Given exercise>
Print the lines of the data below verbatim, from the line containing "pose: elev=8.4 azim=305.2" through the end of the data, both ends included.

---------- Provided data ----------

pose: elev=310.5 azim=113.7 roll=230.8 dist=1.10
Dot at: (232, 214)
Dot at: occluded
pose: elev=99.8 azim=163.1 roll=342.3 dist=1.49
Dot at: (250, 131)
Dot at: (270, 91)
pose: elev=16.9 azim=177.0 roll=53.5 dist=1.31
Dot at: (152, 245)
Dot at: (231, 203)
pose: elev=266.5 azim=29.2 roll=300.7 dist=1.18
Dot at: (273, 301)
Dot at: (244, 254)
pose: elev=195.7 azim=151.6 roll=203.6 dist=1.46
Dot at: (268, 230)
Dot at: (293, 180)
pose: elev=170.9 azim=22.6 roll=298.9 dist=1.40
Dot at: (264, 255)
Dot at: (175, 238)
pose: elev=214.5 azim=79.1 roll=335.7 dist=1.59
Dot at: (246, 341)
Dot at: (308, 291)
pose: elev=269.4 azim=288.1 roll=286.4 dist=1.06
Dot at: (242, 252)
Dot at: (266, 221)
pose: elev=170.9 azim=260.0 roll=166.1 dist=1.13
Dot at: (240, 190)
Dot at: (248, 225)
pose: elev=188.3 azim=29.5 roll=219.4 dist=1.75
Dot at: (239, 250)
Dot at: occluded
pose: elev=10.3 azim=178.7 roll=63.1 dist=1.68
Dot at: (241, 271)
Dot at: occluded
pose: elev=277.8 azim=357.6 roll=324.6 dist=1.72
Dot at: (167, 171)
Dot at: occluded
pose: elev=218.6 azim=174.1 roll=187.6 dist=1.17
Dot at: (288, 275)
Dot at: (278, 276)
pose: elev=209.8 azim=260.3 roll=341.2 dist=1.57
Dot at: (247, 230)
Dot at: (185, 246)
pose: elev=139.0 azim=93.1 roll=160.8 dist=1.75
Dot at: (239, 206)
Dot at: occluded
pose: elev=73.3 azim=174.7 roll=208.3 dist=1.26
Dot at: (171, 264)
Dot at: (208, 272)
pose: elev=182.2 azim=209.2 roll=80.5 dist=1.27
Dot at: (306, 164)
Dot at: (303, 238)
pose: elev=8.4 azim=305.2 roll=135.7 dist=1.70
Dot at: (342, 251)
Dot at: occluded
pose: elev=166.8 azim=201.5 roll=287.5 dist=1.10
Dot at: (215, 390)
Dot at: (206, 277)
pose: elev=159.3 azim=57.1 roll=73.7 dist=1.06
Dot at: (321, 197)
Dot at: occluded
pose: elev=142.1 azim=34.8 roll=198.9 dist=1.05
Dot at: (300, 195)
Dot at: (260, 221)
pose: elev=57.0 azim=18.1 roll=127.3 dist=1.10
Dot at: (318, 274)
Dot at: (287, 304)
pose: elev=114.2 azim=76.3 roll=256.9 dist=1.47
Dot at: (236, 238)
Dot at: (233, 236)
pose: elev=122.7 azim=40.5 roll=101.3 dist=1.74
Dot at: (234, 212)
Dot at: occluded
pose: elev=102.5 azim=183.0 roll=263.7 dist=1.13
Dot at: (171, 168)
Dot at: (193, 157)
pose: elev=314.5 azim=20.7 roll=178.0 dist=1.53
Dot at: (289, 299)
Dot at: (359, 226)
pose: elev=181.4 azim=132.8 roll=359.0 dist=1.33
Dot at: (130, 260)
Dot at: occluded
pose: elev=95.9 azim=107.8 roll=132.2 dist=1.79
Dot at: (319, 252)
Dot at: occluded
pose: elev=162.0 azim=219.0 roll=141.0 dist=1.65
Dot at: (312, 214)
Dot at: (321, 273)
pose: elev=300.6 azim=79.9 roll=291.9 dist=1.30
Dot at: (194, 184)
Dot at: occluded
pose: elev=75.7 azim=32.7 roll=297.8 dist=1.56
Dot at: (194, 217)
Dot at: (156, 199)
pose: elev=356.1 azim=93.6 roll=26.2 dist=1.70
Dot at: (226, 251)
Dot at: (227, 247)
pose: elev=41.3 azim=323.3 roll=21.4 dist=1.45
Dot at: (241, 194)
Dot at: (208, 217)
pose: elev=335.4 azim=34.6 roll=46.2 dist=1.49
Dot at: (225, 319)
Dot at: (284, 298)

----------

Full answer>
pose: elev=8.4 azim=305.2 roll=135.7 dist=1.70
Dot at: (342, 251)
Dot at: occluded
pose: elev=166.8 azim=201.5 roll=287.5 dist=1.10
Dot at: (215, 390)
Dot at: (206, 277)
pose: elev=159.3 azim=57.1 roll=73.7 dist=1.06
Dot at: (321, 197)
Dot at: occluded
pose: elev=142.1 azim=34.8 roll=198.9 dist=1.05
Dot at: (300, 195)
Dot at: (260, 221)
pose: elev=57.0 azim=18.1 roll=127.3 dist=1.10
Dot at: (318, 274)
Dot at: (287, 304)
pose: elev=114.2 azim=76.3 roll=256.9 dist=1.47
Dot at: (236, 238)
Dot at: (233, 236)
pose: elev=122.7 azim=40.5 roll=101.3 dist=1.74
Dot at: (234, 212)
Dot at: occluded
pose: elev=102.5 azim=183.0 roll=263.7 dist=1.13
Dot at: (171, 168)
Dot at: (193, 157)
pose: elev=314.5 azim=20.7 roll=178.0 dist=1.53
Dot at: (289, 299)
Dot at: (359, 226)
pose: elev=181.4 azim=132.8 roll=359.0 dist=1.33
Dot at: (130, 260)
Dot at: occluded
pose: elev=95.9 azim=107.8 roll=132.2 dist=1.79
Dot at: (319, 252)
Dot at: occluded
pose: elev=162.0 azim=219.0 roll=141.0 dist=1.65
Dot at: (312, 214)
Dot at: (321, 273)
pose: elev=300.6 azim=79.9 roll=291.9 dist=1.30
Dot at: (194, 184)
Dot at: occluded
pose: elev=75.7 azim=32.7 roll=297.8 dist=1.56
Dot at: (194, 217)
Dot at: (156, 199)
pose: elev=356.1 azim=93.6 roll=26.2 dist=1.70
Dot at: (226, 251)
Dot at: (227, 247)
pose: elev=41.3 azim=323.3 roll=21.4 dist=1.45
Dot at: (241, 194)
Dot at: (208, 217)
pose: elev=335.4 azim=34.6 roll=46.2 dist=1.49
Dot at: (225, 319)
Dot at: (284, 298)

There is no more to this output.